As detailed by 10x Research, the market liquidity impulse index, which measures stablecoin mints, ETF inflows, and futures market changes, has reduced its weekly fluctuation to $7 billion, a stark contrast to over $15 billion seen last month. "The deceleration in liquidity growth might elucidate Bitcoin's struggle to consistently trade above $100,000," Markus Thielen, founder of 10x Research, noted to clients on Wednesday. This liquidity metric has been registering lower peaks recently, diverging negatively from Bitcoin's pricing.
Stablecoins, often pegged to currencies like the U.S. dollar, facilitate cryptocurrency purchases, while ETFs offer exposure to the crypto market without direct ownership. CME's cash-settled futures serve a similar role. In addition, a lesser-noted factor is Nvidia's (NVDA) deceleration, a leading chipmaker and a key player in artificial intelligence (AI) and risk assets.

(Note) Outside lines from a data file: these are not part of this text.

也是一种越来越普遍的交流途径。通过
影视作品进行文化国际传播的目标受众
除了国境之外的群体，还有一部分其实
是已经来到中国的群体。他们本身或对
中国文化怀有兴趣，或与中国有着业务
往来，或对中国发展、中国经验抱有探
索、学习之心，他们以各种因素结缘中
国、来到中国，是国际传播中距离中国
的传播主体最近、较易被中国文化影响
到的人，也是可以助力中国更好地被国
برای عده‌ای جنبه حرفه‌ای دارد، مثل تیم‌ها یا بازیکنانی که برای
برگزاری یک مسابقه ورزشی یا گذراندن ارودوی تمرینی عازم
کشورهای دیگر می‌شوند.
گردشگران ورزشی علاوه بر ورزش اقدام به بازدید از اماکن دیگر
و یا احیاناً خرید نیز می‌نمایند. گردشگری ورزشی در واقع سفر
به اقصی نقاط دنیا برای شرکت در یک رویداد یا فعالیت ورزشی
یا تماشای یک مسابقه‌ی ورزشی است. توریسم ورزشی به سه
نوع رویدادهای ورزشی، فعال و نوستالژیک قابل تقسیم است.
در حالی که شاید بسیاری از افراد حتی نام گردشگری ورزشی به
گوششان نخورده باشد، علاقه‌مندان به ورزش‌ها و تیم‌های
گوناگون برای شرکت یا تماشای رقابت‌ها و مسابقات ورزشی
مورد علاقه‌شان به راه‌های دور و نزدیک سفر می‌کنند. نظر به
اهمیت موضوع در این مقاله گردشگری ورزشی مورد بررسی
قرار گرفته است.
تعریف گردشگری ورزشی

Since the introduction of ChatGPT in late 2022, NVDA became a barometer for both sectors. Despite a robust positive correlation between BTC and NVDA since late 2022, especially outside of last summer when supply concerns hindered BTC's performance, the three-month correlation remains at 0.6. Analysts at TheMarketEar observed that BTC's recent rise from $70,000 to $100,000 mirrors NVDA's trajectory, driven by a shared investor psychology despite limited shared fundamentals. They further mentioned that NVDA remains one of the rare stocks outperforming BTC both this year and over the past five years. BTC has climbed 130% in 2023 compared to NVDA's 172% gain, as per TradingView data.
However, NVDA's growth trajectory has wavered since mid-November. Price movements seem to suggest a possible bearish head-and-shoulders reversal.

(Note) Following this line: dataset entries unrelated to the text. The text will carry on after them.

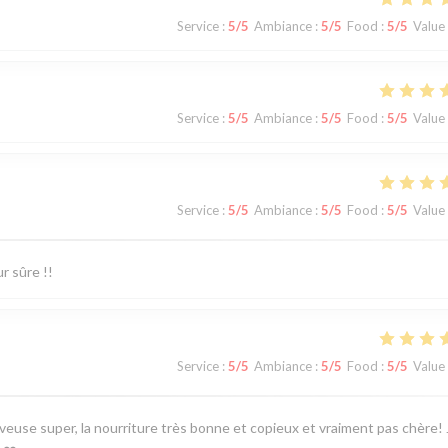
Service
:
5
/5
Ambiance
:
5
/5
Food
:
5
/5
Value
Service
:
5
/5
Ambiance
:
5
/5
Food
:
5
/5
Value
Service
:
5
/5
Ambiance
:
5
/5
Food
:
5
/5
Value
r sûre !!
Service
:
5
/5
Ambiance
:
5
/5
Food
:
5
/5
Value
euse super, la nourriture très bonne et copieux et vraiment pas chère!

The one-year put-call skew indicates neutrality, with calls now trading on par with puts, as opposed to a strong bullish bias earlier, according to Market Chameleon. It's worth mentioning that the crypto market has expelled much of its bullish exuberance, as highlighted in the recent Crypto Daybook Americas. With market leverage reaching healthier levels, Bitcoin might attempt another push toward the $100,000 mark. Yet, the durability of such a breakthrough likely hinges on renewed liquidity influx and overarching risk sentiment.